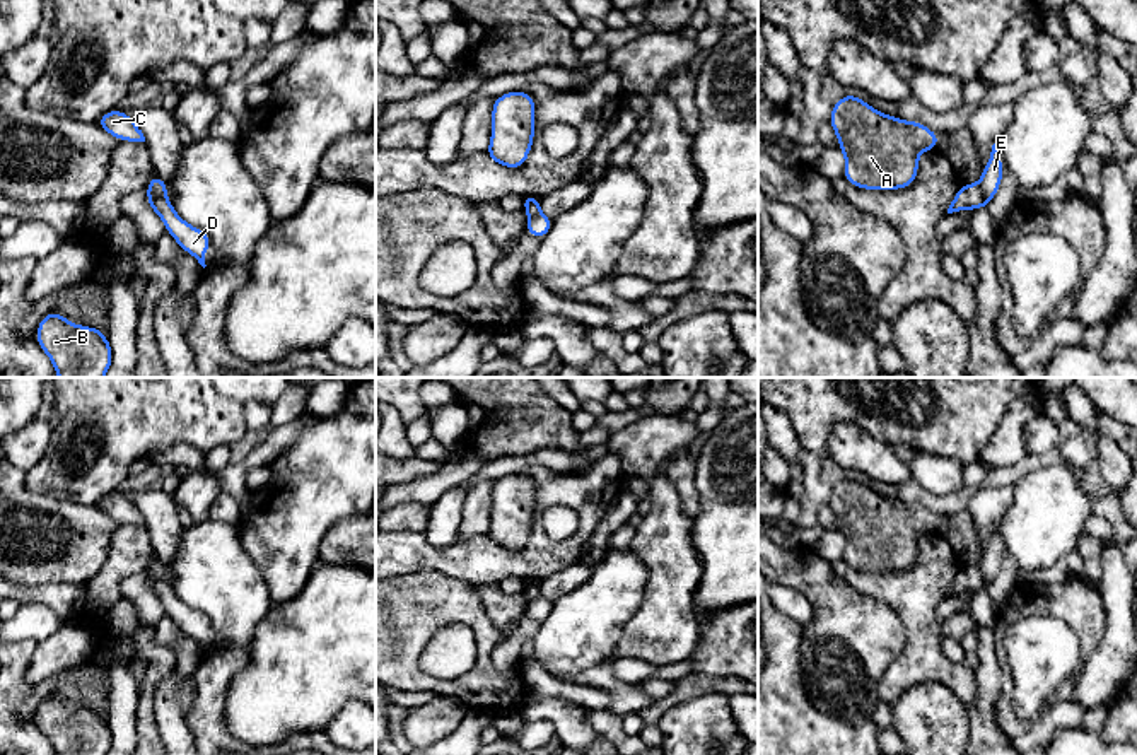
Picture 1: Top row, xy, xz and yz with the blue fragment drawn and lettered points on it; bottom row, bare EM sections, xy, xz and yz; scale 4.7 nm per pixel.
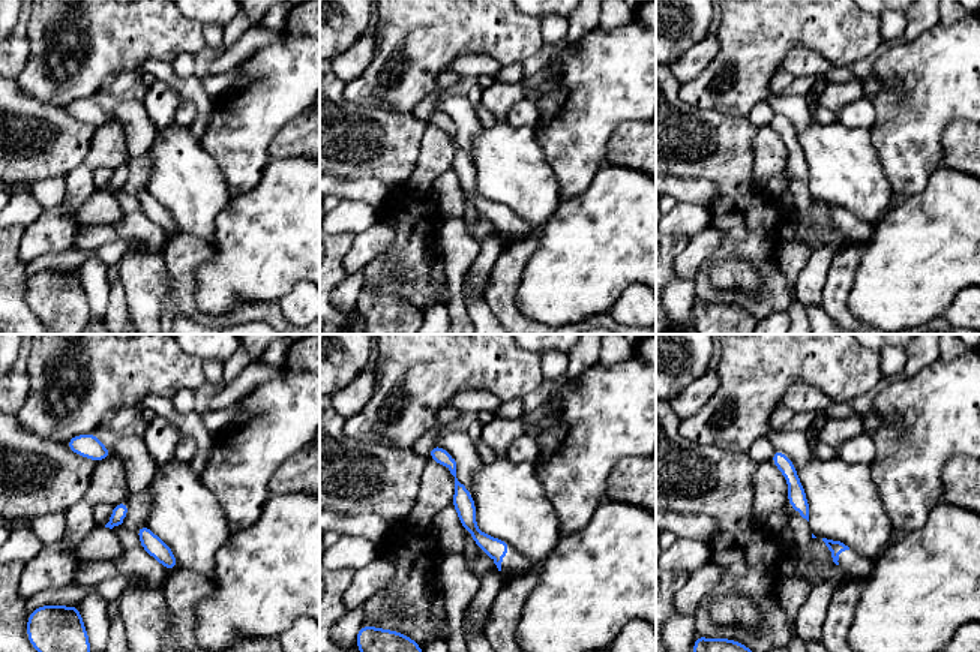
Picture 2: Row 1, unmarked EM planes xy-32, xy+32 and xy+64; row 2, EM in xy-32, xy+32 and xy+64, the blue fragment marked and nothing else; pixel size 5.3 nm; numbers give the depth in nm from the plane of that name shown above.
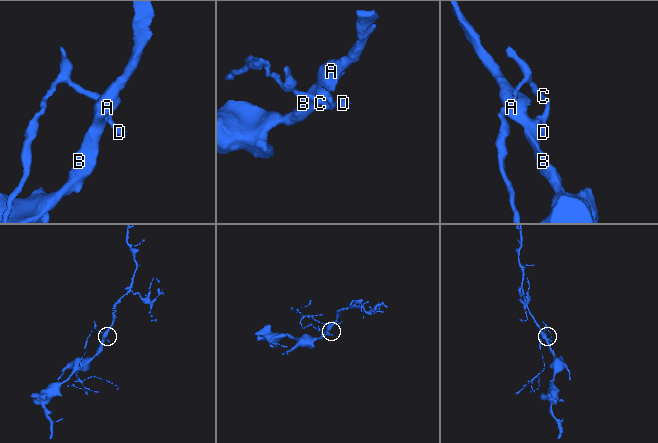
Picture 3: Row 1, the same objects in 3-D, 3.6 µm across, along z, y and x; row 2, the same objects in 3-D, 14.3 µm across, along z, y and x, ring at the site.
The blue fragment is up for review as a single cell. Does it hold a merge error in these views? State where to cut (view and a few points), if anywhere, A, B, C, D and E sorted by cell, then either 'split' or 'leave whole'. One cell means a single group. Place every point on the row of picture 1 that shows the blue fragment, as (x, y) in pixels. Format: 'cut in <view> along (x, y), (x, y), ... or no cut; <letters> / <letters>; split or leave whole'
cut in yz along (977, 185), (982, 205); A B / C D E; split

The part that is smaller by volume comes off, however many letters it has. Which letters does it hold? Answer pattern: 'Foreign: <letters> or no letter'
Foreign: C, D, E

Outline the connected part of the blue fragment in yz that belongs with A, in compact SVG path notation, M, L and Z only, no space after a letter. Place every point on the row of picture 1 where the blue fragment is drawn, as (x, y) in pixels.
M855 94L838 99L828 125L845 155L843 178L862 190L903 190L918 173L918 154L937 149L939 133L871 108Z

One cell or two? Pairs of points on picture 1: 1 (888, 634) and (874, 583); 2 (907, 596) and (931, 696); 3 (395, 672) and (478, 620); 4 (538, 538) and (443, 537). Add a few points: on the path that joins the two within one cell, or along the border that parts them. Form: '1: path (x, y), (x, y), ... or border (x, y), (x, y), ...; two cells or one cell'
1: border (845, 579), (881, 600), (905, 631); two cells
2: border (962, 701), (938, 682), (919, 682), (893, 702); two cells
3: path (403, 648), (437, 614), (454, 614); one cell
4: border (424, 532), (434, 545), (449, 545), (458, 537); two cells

Task goal:
Would it be possible to give the material above again exactly, with the pictures left out?

Solution to this problem:
Picture 1: Top row, xy, xz and yz with the blue fragment drawn and lettered points on it; bottom row, bare EM sections, xy, xz and yz; scale 4.7 nm per pixel.
Picture 2: Row 1, unmarked EM planes xy-32, xy+32 and xy+64; row 2, EM in xy-32, xy+32 and xy+64, the blue fragment marked and nothing else; pixel size 5.3 nm; numbers give the depth in nm from the plane of that name shown above.
Picture 3: Row 1, the same objects in 3-D, 3.6 µm across, along z, y and x; row 2, the same objects in 3-D, 14.3 µm across, along z, y and x, ring at the site.
The blue fragment is up for review as a single cell. Does it hold a merge error in these views? State where to cut (view and a few points), if anywhere, A, B, C, D and E sorted by cell, then either 'split' or 'leave whole'. One cell means a single group. Place every point on the row of picture 1 that shows the blue fragment, as (x, y) in pixels. Format: 'cut in <view> along (x, y), (x, y), ... or no cut; <letters> / <letters>; split or leave whole'
cut in yz along (977, 185), (982, 205); A B / C D E; split

The part that is smaller by volume comes off, however many letters it has. Which letters does it hold? Answer pattern: 'Foreign: <letters> or no letter'
Foreign: C, D, E

Outline the connected part of the blue fragment in yz that belongs with A, in compact SVG path notation, M, L and Z only, no space after a letter. Place every point on the row of picture 1 where the blue fragment is drawn, as (x, y) in pixels.
M855 94L838 99L828 125L845 155L843 178L862 190L903 190L918 173L918 154L937 149L939 133L871 108Z

One cell or two? Pairs of points on picture 1: 1 (888, 634) and (874, 583); 2 (907, 596) and (931, 696); 3 (395, 672) and (478, 620); 4 (538, 538) and (443, 537). Add a few points: on the path that joins the two within one cell, or along the border that parts them. Form: '1: path (x, y), (x, y), ... or border (x, y), (x, y), ...; two cells or one cell'
1: border (845, 579), (881, 600), (905, 631); two cells
2: border (962, 701), (938, 682), (919, 682), (893, 702); two cells
3: path (403, 648), (437, 614), (454, 614); one cell
4: border (424, 532), (434, 545), (449, 545), (458, 537); two cells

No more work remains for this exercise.